[Collected data]
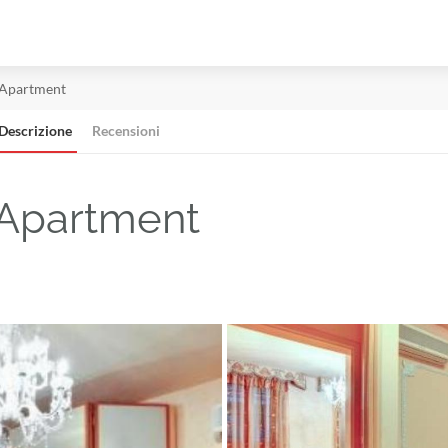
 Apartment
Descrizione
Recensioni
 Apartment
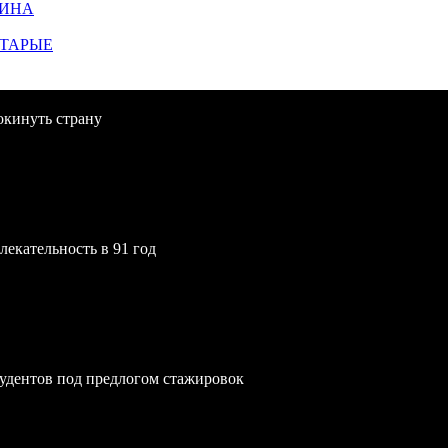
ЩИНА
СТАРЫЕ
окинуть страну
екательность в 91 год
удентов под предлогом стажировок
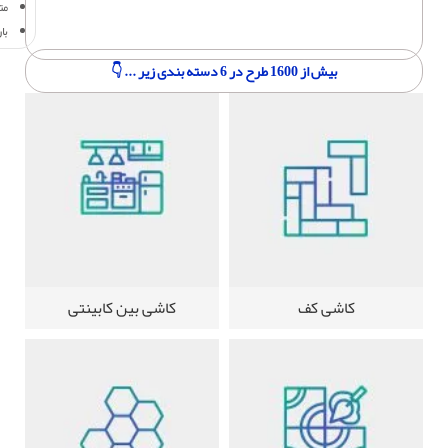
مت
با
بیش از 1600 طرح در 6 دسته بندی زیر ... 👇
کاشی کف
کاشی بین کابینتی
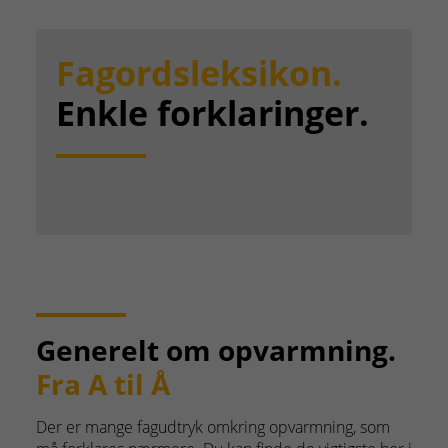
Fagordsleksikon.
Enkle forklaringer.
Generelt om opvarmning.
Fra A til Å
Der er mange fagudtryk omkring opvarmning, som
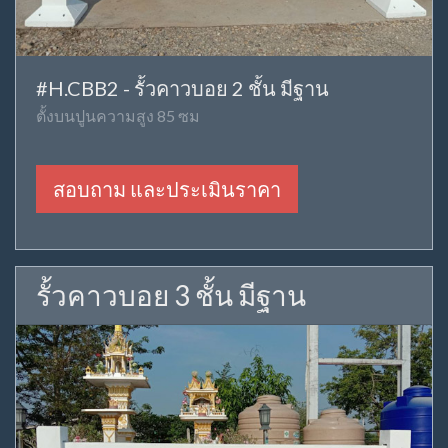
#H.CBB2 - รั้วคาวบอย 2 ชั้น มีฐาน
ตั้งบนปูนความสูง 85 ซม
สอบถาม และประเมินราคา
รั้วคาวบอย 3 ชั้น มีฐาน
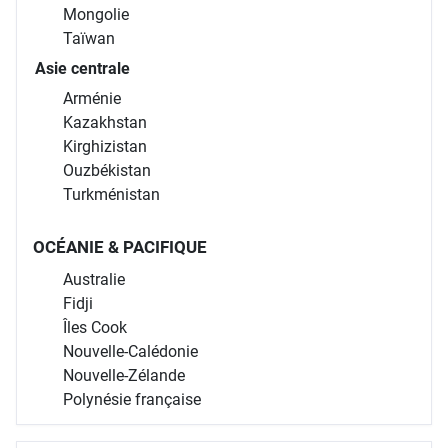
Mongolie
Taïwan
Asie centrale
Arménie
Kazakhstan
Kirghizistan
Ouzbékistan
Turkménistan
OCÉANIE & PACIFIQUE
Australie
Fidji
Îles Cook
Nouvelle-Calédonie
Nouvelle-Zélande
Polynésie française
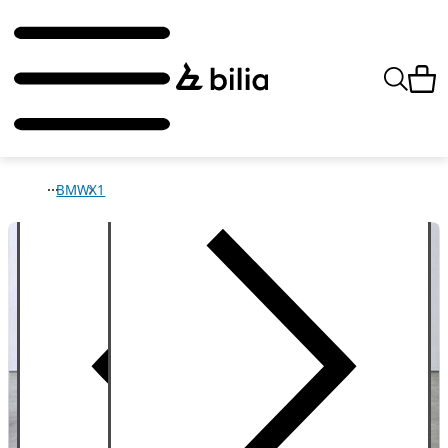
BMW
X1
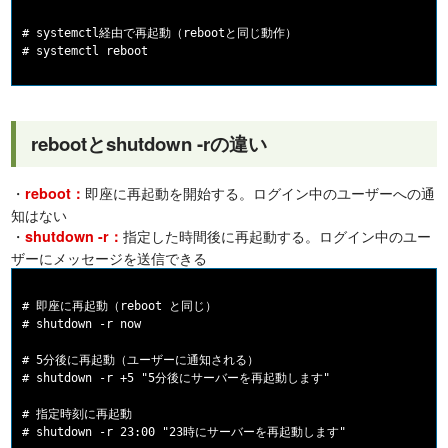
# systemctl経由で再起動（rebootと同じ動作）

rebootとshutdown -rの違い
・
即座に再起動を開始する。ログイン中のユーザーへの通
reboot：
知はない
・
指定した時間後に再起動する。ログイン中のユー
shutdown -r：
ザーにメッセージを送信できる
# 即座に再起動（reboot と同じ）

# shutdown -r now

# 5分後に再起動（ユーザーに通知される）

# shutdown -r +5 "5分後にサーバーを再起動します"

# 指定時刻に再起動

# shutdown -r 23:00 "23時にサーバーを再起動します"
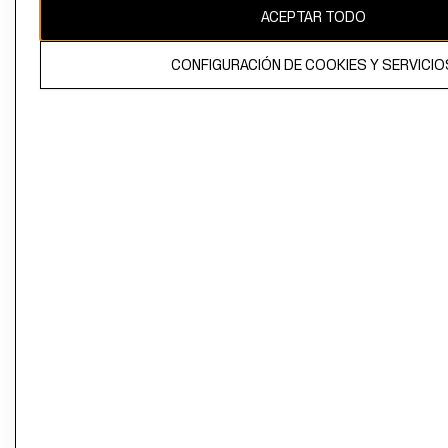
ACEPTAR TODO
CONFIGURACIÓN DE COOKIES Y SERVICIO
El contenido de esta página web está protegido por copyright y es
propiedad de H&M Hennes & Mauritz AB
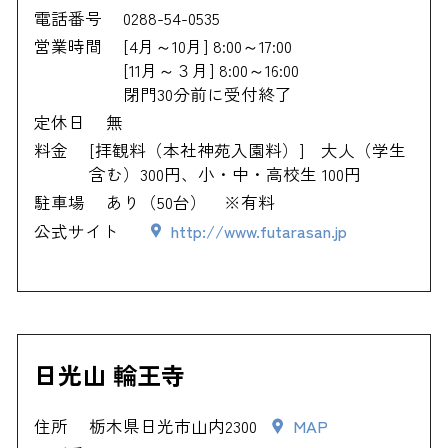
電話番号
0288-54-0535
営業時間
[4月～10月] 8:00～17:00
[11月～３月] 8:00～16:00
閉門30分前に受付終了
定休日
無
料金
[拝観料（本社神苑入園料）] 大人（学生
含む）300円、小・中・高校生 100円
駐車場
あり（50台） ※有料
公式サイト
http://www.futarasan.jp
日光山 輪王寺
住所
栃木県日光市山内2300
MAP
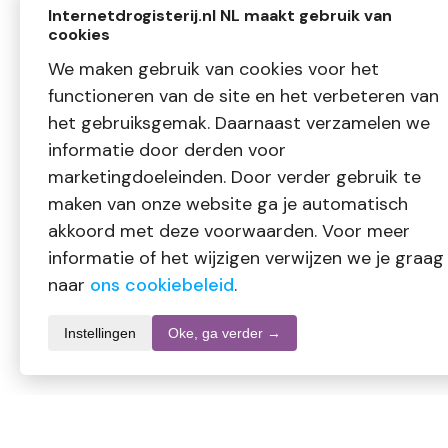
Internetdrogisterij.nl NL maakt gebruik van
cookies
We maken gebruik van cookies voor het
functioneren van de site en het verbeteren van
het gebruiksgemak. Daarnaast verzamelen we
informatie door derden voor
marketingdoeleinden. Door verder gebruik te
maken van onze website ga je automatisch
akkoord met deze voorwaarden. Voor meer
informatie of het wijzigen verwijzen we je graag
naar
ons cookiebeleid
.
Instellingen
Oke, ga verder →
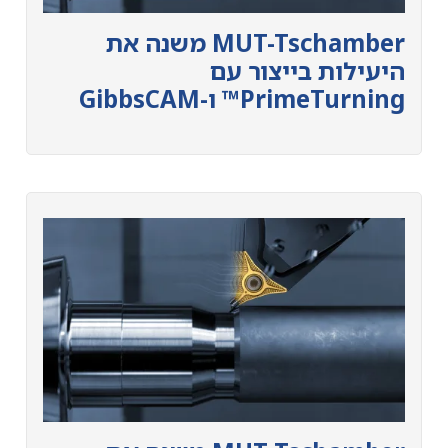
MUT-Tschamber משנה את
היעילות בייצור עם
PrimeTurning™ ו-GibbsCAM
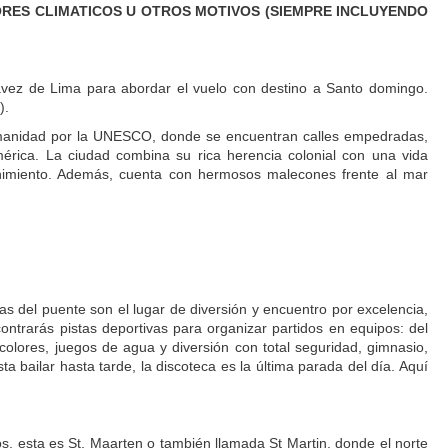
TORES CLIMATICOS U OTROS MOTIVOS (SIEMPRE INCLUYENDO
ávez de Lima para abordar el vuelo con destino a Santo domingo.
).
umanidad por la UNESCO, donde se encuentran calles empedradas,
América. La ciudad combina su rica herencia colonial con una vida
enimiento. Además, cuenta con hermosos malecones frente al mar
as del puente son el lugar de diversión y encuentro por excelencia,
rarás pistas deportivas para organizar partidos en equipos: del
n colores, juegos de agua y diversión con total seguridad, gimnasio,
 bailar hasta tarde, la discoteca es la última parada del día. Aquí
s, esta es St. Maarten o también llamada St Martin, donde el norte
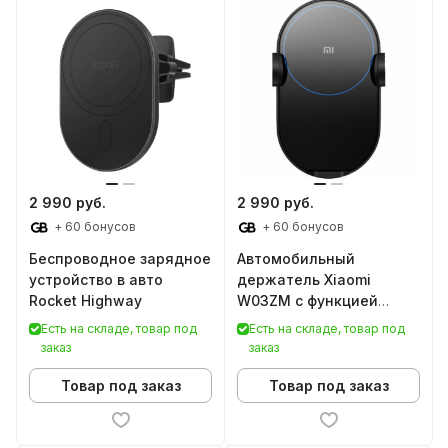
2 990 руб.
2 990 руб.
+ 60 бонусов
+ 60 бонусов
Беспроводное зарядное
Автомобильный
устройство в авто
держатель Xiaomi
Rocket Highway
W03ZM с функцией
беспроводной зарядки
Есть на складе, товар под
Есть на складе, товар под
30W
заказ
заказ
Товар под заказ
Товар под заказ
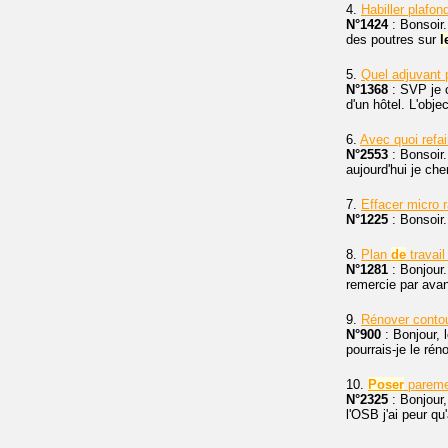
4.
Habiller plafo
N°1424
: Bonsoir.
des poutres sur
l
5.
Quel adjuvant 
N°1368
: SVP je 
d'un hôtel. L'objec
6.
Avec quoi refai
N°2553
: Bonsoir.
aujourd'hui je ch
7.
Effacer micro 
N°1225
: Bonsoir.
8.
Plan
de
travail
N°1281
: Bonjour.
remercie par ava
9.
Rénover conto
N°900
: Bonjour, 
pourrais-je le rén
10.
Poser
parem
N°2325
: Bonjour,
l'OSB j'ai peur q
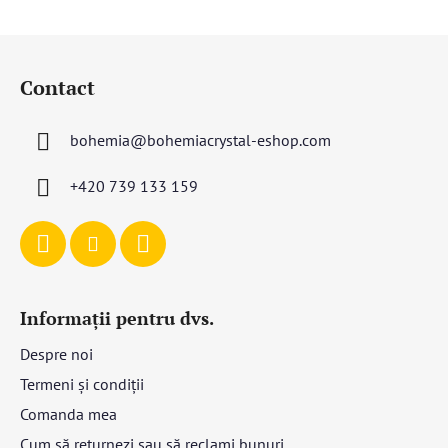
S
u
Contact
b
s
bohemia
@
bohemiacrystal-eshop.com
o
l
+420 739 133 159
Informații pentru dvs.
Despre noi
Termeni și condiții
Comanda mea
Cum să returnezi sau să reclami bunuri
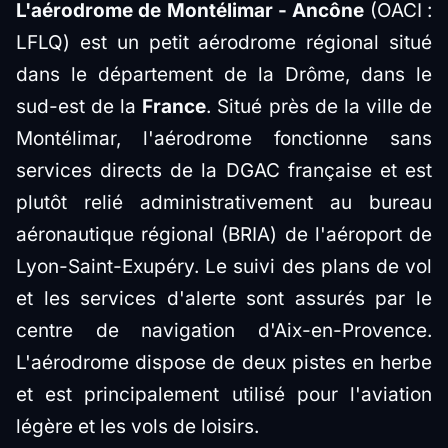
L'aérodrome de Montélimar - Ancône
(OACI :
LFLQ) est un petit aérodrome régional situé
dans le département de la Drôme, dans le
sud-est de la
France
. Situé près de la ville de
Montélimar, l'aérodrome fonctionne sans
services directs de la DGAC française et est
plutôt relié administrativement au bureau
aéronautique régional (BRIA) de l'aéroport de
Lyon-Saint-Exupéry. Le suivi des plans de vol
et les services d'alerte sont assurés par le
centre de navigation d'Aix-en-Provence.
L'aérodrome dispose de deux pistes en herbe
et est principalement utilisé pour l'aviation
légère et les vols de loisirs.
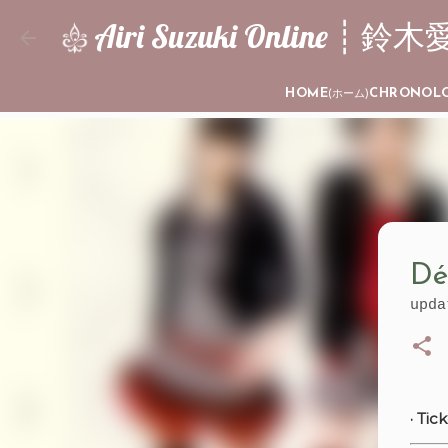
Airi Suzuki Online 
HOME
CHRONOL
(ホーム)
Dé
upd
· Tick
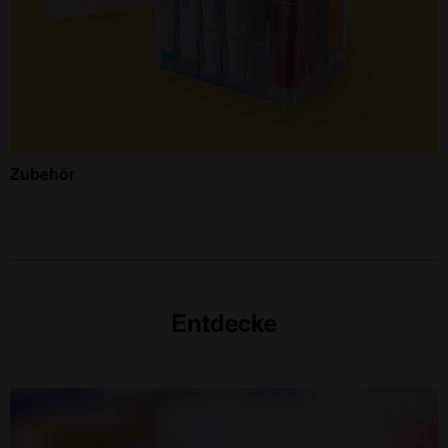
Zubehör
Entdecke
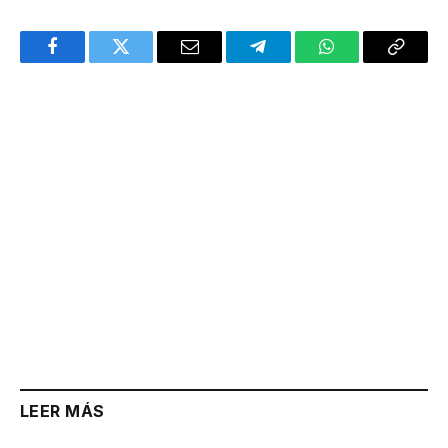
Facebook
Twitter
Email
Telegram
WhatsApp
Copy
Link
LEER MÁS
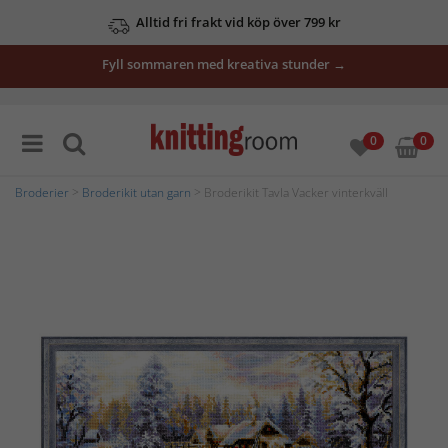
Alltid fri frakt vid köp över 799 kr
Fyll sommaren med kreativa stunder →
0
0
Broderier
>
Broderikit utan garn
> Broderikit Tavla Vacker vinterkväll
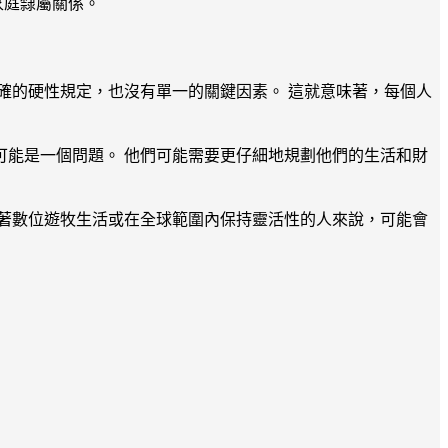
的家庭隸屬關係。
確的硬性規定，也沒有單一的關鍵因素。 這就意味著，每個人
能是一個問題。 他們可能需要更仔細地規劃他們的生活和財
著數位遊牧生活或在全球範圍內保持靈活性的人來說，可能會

* **WHAT YOU SHOULD DO**:
None of the pictures should be carried over when the data above is transcribed exactly.

* **SOLUTION FOR THIS TASK**:
 Apartment
Descrizione
Recensioni
 Apartment
ЩИНА
СТАРЫЕ
окинуть страну
екательность в 91 год
удентов под предлогом стажировок
مت
با
بیش از 1600 طرح در 6 دسته بندی زیر ... 👇
کاشی کف
کاشی بین کابینتی
Fagordsleksikon.
Enkle forklaringer.
Generelt om opvarmning.
Fra A til Å
Der er mange fagudtryk omkring opvarmning, som
#H.CBB2 - รั้วคาวบอย 2 ชั้น มีฐาน
ตั้งบนปูนความสูง 85 ซม
สอบถาม และประเมินราคา
รั้วคาวบอย 3 ชั้น มีฐาน
Mongolie
Taïwan
Asie centrale
Arménie
Kazakhstan
Kirghizistan
Ouzbékistan
Turkménistan
OCÉANIE & PACIFIQUE
Australie
Fidji
Îles Cook
Nouvelle-Calédonie
Nouvelle-Zélande
Polynésie française
BMW
X1
# systemctl経由で再起動（rebootと同じ動作）

rebootとshutdown -rの違い
・
即座に再起動を開始する。ログイン中のユーザーへの通
reboot：
知はない
・
指定した時間後に再起動する。ログイン中のユー
shutdown -r：
ザーにメッセージを送信できる
# 即座に再起動（reboot と同じ）

# shutdown -r now

# 5分後に再起動（ユーザーに通知される）

# shutdown -r +5 "5分後にサーバーを再起動します"

# 指定時刻に再起動

# shutdown -r 23:00 "23時にサーバーを再起動します"
ACEPTAR TODO
CONFIGURACIÓN DE COOKIES Y SERVICIO
El contenido de esta página web está protegido por copyright y es
propiedad de H&M Hennes & Mauritz AB
電話番号
0288-54-0535
営業時間
[4月～10月] 8:00～17:00
[11月～３月] 8:00～16:00
閉門30分前に受付終了
定休日
無
料金
[拝観料（本社神苑入園料）] 大人（学生
含む）300円、小・中・高校生 100円
駐車場
あり（50台） ※有料
公式サイト
http://www.futarasan.jp
日光山 輪王寺
住所
栃木県日光市山内2300
MAP
Internetdrogisterij.nl NL maakt gebruik van
cookies
We maken gebruik van cookies voor het
functioneren van de site en het verbeteren van
het gebruiksgemak. Daarnaast verzamelen we
informatie door derden voor
marketingdoeleinden. Door verder gebruik te
maken van onze website ga je automatisch
akkoord met deze voorwaarden. Voor meer
informatie of het wijzigen verwijzen we je graag
naar
ons cookiebeleid
.
Instellingen
Oke, ga verder →
MUT-Tschamber משנה את
היעילות בייצור עם
PrimeTurning™ ו-GibbsCAM
TORES CLIMATICOS U OTROS MOTIVOS (SIEMPRE INCLUYENDO
ávez de Lima para abordar el vuelo con destino a Santo domingo.
).
umanidad por la UNESCO, donde se encuentran calles empedradas,
América. La ciudad combina su rica herencia colonial con una vida
enimiento. Además, cuenta con hermosos malecones frente al mar
as del puente son el lugar de diversión y encuentro por excelencia,
rarás pistas deportivas para organizar partidos en equipos: del
n colores, juegos de agua y diversión con total seguridad, gimnasio,
 bailar hasta tarde, la discoteca es la última parada del día. Aquí
s, esta es St. Maarten o también llamada St Martin, donde el norte
2 990 руб.
2 990 руб.
+ 60 бонусов
+ 60 бонусов
Беспроводное зарядное
Автомобильный
устройство в авто
держатель Xiaomi
Rocket Highway
W03ZM с функцией
беспроводной зарядки
Есть на складе, товар под
Есть на складе, товар под
30W
заказ
заказ
Товар под заказ
Товар под заказ
4.
Habiller plafo
N°1424
: Bonsoir.
des poutres sur
l
5.
Quel adjuvant 
N°1368
: SVP je 
d'un hôtel. L'objec
6.
Avec quoi refai
N°2553
: Bonsoir.
aujourd'hui je ch
7.
Effacer micro 
N°1225
: Bonsoir.
8.
Plan
de
travail
N°1281
: Bonjour.
remercie par ava
9.
Rénover conto
N°900
: Bonjour, 
pourrais-je le rén
10.
Poser
parem
N°2325
: Bonjour,
l'OSB j'ai peur q
S
u
Contact
b
s
bohemia
@
bohemiacrystal-eshop.com
o
l
+420 739 133 159
Informații pentru dvs.
Despre noi
Termeni și condiții
Comanda mea
Cum să returnezi sau să reclami bunuri
L'aérodrome de Montélimar - Ancône
(OACI :
LFLQ) est un petit aérodrome régional situé
dans le département de la Drôme, dans le
sud-est de la
France
. Situé près de la ville de
Montélimar, l'aérodrome fonctionne sans
services directs de la DGAC française et est
plutôt relié administrativement au bureau
aéronautique régional (BRIA) de l'aéroport de
Lyon-Saint-Exupéry. Le suivi des plans de vol
et les services d'alerte sont assurés par le
centre de navigation d'Aix-en-Provence.
L'aérodrome dispose de deux pistes en herbe
et est principalement utilisé pour l'aviation
légère et les vols de loisirs.
Airi Suzuki Online 
HOME
CHRONOL
(ホーム)
Dé
upd
· Tick
Zubehör
Entdecke
Facebook
Twitter
Email
Telegram
WhatsApp
Copy
Link
LEER MÁS
Alltid fri frakt vid köp över 799 kr
Fyll sommaren med kreativa stunder →
0
0
Broderier
>
Broderikit utan garn
> Broderikit Tavla Vacker vinterkväll
的家庭隸屬關係。
確的硬性規定，也沒有單一的關鍵因素。 這就意味著，每個人
能是一個問題。 他們可能需要更仔細地規劃他們的生活和財
著數位遊牧生活或在全球範圍內保持靈活性的人來說，可能會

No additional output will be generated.